There is one sunlight in this scene, from above and to the left.

And, because it’s 5 in the morning and my brain is crawling out of a pleasantly unconcious state, I double check everything and still don’t see what is going on. Probably because I’m still trying to shake off that dreamy nymphette that refused to leave me alone all night.

If I can contribute something useful, sure, but remember this is not a very complex shader at all. I have already done a short modelling tutorial on one of the wikis. I tend not to visit the wikis much because I lost my bookmarks to them. There should be links from this site.

It seems the lighting calculations use the unflipped normal so it looks like it shades it in the opposite direction from the light. Unfortunately, it uses the correct light direction for the other side. So, if you don’t flip normals, Blender can’t tell the difference between either side and if you do it messes up the lighting calculation. As far as I can see, the node layout is correct for a double-sided shader but the renderer isn’t rendering things correctly. Sometimes I wish they’d deprecate the internal renderer and just use a renderer like Pixie or aqsis. It’s not as if Renderman will ever stop being developed and there are at least 3 free cross-platform renderers. Plus, they support a rich shading language already, of which nodes are just a subset and you wouldn’t need yafray.
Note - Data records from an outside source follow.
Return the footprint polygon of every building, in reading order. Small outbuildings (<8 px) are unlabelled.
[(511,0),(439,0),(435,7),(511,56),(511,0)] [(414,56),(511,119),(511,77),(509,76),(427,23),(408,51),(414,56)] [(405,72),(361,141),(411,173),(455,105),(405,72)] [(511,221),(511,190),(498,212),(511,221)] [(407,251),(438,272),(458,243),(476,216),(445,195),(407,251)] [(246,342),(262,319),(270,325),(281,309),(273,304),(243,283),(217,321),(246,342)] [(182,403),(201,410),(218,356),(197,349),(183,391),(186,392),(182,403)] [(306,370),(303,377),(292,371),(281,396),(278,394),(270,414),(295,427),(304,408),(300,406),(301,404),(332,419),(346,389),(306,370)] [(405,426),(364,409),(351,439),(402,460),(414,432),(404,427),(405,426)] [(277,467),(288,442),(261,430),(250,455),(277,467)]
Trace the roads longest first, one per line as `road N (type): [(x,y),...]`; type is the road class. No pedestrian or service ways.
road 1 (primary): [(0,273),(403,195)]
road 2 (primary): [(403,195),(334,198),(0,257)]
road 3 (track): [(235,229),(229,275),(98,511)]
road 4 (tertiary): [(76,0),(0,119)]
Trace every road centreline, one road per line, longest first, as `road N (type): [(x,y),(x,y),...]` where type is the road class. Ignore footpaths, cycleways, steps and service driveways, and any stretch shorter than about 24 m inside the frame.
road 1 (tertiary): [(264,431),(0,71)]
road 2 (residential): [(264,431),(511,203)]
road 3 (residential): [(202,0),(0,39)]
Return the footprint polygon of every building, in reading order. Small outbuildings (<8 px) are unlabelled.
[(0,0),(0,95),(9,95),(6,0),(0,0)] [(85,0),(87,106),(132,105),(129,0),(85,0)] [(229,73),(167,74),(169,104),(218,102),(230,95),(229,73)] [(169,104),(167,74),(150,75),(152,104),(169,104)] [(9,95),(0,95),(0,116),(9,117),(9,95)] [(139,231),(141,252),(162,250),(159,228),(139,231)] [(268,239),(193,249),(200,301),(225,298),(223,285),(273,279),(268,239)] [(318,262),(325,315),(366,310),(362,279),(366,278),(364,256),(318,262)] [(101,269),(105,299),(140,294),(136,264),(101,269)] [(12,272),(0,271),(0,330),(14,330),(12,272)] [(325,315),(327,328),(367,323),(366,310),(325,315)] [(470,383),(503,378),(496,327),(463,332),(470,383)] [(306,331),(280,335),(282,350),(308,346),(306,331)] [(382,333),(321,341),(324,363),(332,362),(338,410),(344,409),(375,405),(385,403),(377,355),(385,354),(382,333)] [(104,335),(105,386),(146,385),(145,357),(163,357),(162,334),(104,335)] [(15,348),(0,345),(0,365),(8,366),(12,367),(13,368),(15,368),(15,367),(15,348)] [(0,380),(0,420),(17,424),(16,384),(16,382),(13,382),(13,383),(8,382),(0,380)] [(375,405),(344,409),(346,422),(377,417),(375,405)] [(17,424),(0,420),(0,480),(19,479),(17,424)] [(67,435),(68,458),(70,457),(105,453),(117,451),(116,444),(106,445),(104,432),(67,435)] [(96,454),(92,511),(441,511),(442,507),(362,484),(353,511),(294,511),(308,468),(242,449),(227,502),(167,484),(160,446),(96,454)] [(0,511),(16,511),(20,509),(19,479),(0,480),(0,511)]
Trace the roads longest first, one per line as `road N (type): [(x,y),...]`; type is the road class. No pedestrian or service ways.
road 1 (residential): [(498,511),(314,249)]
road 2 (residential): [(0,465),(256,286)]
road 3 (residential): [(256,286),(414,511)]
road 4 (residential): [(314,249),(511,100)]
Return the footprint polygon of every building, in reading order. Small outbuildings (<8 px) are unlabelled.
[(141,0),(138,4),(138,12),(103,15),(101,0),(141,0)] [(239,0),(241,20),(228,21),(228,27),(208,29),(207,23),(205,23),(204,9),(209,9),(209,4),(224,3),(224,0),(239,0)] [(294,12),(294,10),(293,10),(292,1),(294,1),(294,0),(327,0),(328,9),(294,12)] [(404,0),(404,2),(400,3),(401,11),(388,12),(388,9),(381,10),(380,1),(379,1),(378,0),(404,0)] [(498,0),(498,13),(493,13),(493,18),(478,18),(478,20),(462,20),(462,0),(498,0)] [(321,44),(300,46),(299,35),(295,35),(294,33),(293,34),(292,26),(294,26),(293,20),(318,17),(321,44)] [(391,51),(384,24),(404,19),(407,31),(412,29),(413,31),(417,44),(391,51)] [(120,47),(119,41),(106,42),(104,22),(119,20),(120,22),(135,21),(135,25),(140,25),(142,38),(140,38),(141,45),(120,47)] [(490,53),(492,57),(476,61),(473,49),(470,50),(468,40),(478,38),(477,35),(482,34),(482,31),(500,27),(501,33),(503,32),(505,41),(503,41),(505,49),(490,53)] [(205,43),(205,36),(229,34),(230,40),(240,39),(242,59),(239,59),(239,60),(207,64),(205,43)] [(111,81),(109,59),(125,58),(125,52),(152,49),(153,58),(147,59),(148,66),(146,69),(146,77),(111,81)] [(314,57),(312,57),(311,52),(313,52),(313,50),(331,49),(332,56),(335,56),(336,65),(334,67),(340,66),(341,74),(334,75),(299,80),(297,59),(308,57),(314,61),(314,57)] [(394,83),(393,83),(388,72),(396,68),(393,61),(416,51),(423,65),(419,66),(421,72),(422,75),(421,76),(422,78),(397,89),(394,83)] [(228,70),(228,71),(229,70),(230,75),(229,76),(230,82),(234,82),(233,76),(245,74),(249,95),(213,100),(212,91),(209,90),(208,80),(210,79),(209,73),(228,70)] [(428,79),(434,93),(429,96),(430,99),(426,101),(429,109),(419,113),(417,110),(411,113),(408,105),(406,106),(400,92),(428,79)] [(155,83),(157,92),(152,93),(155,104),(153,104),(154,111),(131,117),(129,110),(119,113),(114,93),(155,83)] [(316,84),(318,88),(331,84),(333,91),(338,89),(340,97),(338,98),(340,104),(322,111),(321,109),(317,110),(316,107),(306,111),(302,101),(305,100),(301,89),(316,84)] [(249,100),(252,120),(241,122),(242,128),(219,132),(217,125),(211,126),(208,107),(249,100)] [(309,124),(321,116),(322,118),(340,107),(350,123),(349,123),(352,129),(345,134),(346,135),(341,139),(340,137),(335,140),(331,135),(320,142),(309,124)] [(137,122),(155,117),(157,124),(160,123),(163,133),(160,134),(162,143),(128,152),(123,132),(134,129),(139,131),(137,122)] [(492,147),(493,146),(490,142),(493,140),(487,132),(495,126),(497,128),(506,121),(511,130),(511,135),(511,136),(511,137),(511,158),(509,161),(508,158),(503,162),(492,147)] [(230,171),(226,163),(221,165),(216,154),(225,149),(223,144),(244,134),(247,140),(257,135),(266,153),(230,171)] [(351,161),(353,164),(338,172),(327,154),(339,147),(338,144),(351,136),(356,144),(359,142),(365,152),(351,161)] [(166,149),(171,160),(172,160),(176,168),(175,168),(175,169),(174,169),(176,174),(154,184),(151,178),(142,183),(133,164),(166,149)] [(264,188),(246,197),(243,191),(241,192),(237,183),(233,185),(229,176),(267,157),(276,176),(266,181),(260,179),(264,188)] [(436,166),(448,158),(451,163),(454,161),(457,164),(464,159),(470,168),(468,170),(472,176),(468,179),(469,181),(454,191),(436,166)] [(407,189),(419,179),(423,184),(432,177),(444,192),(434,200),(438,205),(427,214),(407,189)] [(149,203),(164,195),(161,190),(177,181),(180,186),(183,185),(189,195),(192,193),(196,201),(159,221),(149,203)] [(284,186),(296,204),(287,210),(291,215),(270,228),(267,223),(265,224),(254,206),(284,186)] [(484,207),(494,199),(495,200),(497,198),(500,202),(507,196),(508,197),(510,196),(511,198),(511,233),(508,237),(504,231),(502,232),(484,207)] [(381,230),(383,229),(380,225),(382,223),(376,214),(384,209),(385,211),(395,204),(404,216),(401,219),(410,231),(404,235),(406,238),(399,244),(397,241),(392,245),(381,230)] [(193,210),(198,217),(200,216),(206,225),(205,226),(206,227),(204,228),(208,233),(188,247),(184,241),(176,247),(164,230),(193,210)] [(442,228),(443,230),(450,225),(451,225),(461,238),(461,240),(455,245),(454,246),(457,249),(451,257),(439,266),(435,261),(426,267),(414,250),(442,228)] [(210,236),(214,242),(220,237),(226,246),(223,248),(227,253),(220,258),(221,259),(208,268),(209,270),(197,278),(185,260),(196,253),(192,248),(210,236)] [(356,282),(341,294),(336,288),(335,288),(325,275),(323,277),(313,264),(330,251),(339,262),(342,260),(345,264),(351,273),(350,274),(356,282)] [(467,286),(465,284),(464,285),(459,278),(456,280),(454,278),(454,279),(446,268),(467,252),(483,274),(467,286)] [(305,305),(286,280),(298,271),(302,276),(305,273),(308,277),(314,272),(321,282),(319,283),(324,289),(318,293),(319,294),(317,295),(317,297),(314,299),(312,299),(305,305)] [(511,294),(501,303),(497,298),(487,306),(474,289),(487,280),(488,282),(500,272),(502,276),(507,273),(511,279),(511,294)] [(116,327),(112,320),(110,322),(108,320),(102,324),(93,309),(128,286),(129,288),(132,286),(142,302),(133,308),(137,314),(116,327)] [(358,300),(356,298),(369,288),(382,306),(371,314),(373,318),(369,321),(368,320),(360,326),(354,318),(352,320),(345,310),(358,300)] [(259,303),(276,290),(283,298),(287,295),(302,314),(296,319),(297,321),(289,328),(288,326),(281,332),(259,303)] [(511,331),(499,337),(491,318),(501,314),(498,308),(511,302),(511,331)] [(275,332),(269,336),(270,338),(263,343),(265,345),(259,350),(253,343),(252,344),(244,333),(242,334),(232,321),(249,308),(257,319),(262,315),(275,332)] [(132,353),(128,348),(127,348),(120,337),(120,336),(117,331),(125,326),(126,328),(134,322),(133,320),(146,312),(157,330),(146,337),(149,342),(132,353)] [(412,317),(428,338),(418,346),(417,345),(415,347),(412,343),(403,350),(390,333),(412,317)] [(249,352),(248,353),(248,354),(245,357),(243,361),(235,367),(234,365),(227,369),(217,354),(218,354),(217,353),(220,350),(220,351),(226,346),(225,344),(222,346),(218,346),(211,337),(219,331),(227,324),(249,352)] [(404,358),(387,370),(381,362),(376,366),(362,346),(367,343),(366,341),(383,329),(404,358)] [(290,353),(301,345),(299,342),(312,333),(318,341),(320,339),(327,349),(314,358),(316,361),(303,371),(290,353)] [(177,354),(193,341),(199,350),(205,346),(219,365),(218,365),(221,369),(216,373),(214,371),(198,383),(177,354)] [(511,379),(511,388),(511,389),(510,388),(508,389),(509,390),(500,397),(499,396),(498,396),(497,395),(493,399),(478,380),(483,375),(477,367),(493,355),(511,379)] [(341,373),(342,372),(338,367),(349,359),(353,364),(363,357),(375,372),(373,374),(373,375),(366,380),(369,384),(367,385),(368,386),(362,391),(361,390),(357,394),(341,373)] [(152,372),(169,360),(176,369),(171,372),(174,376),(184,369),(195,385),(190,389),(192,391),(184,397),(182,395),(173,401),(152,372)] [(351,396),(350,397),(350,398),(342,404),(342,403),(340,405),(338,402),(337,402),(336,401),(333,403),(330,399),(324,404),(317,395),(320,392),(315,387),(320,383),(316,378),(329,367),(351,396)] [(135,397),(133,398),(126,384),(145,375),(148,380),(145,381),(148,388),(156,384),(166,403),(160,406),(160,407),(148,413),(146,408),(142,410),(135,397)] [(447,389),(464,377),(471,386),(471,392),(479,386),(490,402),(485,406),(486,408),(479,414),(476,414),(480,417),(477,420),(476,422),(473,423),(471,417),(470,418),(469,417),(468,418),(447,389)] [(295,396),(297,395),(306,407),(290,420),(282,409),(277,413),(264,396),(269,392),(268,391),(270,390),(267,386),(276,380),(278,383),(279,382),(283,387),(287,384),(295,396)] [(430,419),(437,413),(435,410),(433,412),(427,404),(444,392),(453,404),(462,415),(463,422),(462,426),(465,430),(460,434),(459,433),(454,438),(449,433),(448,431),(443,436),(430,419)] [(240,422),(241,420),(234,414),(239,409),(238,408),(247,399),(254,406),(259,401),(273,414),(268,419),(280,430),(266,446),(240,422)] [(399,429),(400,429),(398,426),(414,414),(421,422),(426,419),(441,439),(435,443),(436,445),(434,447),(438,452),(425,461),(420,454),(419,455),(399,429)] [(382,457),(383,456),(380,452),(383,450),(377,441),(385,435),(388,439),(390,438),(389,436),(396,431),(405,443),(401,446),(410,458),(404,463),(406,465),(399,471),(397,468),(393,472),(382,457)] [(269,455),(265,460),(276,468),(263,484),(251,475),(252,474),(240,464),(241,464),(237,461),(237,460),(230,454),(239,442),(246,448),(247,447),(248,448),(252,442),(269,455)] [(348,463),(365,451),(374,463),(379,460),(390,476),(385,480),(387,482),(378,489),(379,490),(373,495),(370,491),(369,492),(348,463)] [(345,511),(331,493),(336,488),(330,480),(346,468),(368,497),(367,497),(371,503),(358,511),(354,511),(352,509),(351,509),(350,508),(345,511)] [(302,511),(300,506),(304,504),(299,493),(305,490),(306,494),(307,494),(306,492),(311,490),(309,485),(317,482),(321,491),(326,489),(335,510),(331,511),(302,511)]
One renderer would do everything.

Then, whenever the nodes weren’t up to the task, there could be a .sl input node that allowed you to use a programmable shader. The core development team could focus on fancy stuff like cloths, fluids etc. and all they have to do is make sure the output complied with the specification. You get true DoF, true motion and deformation blur, SSS, GI, caustics. People have been waiting for so long for these things and it’s readily available. Renderers like Pixie, aqsis, 3delight, povray, etc. are nothing without a good modelling and animation program and Blender is not worth much without a solid and flexible renderer. Some people say the answer is not as simple as it looks but it really is.